I try to remember my life a year ago, when I had no idea. I try to remember when I knew this would be my life. I try to count how many days passed between the knowing and the acceptance. I try to remember the bad times, because they are just as important. I try to remember the nondescript times, because those are the ones that will quickly be lost.
A few weeks before he died, I was looking at some of our pictures from our first summer, our Prague summer. I realized that the details had already faded. I cried. "I will lose these days without you. What will I do without you to help me remember?" I was looking at the first picture ever taken of us. I thought a different picture was our first one, but it turns out I'd been wrong. The little numbers on the back proved that this photo in my hands was our first. We had never thought about it that way because Keith's eyes were closed, so it was never printed or framed. Keith went through the pictures with me "Don't you remember..."? he said. And he told me, again, the stories of those days. Of the hikes and the chickens. But already I've forgotten. Even as I tried to concentrate, I was forgetting. I try to remember hundreds of ordinary days. But they are already gone.

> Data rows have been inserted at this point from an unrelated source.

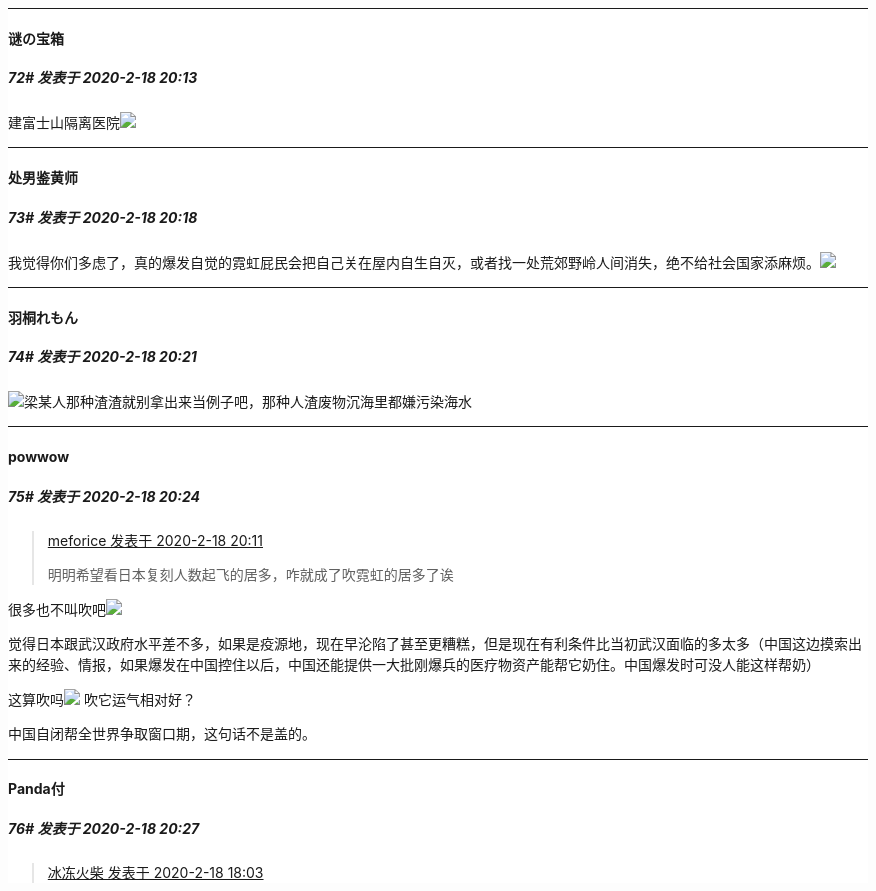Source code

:
*****

####  谜の宝箱  
##### 72#       发表于 2020-2-18 20:13


建富士山隔离医院<img src="https://static.saraba1st.com/image/smiley/face2017/037.png" referrerpolicy="no-referrer">


*****

####  处男鉴黄师  
##### 73#       发表于 2020-2-18 20:18


我觉得你们多虑了，真的爆发自觉的霓虹屁民会把自己关在屋内自生自灭，或者找一处荒郊野岭人间消失，绝不给社会国家添麻烦。<img src="https://static.saraba1st.com/image/smiley/face2017/009.gif" referrerpolicy="no-referrer">


*****

####  羽桐れもん  
##### 74#       发表于 2020-2-18 20:21


<img src="https://static.saraba1st.com/image/smiley/face2017/001.png" referrerpolicy="no-referrer">梁某人那种渣渣就别拿出来当例子吧，那种人渣废物沉海里都嫌污染海水


*****

####  powwow  
##### 75#       发表于 2020-2-18 20:24


<blockquote><a href="httphttps://bbs.saraba1st.com/2b/forum.php?mod=redirect&amp;goto=findpost&amp;pid=46453940&amp;ptid=1914528" target="_blank">meforice 发表于 2020-2-18 20:11</a>

明明希望看日本复刻人数起飞的居多，咋就成了吹霓虹的居多了诶</blockquote>
很多也不叫吹吧<img src="https://static.saraba1st.com/image/smiley/face2017/068.png" referrerpolicy="no-referrer">

觉得日本跟武汉政府水平差不多，如果是疫源地，现在早沦陷了甚至更糟糕，但是现在有利条件比当初武汉面临的多太多（中国这边摸索出来的经验、情报，如果爆发在中国控住以后，中国还能提供一大批刚爆兵的医疗物资产能帮它奶住。中国爆发时可没人能这样帮奶）

这算吹吗<img src="https://static.saraba1st.com/image/smiley/face2017/068.png" referrerpolicy="no-referrer"> 吹它运气相对好？

中国自闭帮全世界争取窗口期，这句话不是盖的。


*****

####  Panda付  
##### 76#       发表于 2020-2-18 20:27


<blockquote><a href="httphttps://bbs.saraba1st.com/2b/forum.php?mod=redirect&amp;goto=findpost&amp;pid=46452908&amp;ptid=1914528" target="_blank">冰冻火柴 发表于 2020-2-18 18:03</a>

When did I know? I can't even remember that. I didn't know when I stood in the kitchen and he told me it was cancer. I didn't know as the clock ticked towards 2012 and for the first time in my life I tried to drag the minutes backward, tried to undo the ticking. I think it was when we watched a doctor look at a PET scan and say "oh no." But maybe it wasn't until I sat on a couch and Keith told me that the Oncologist had been blunt. "This is what will get you."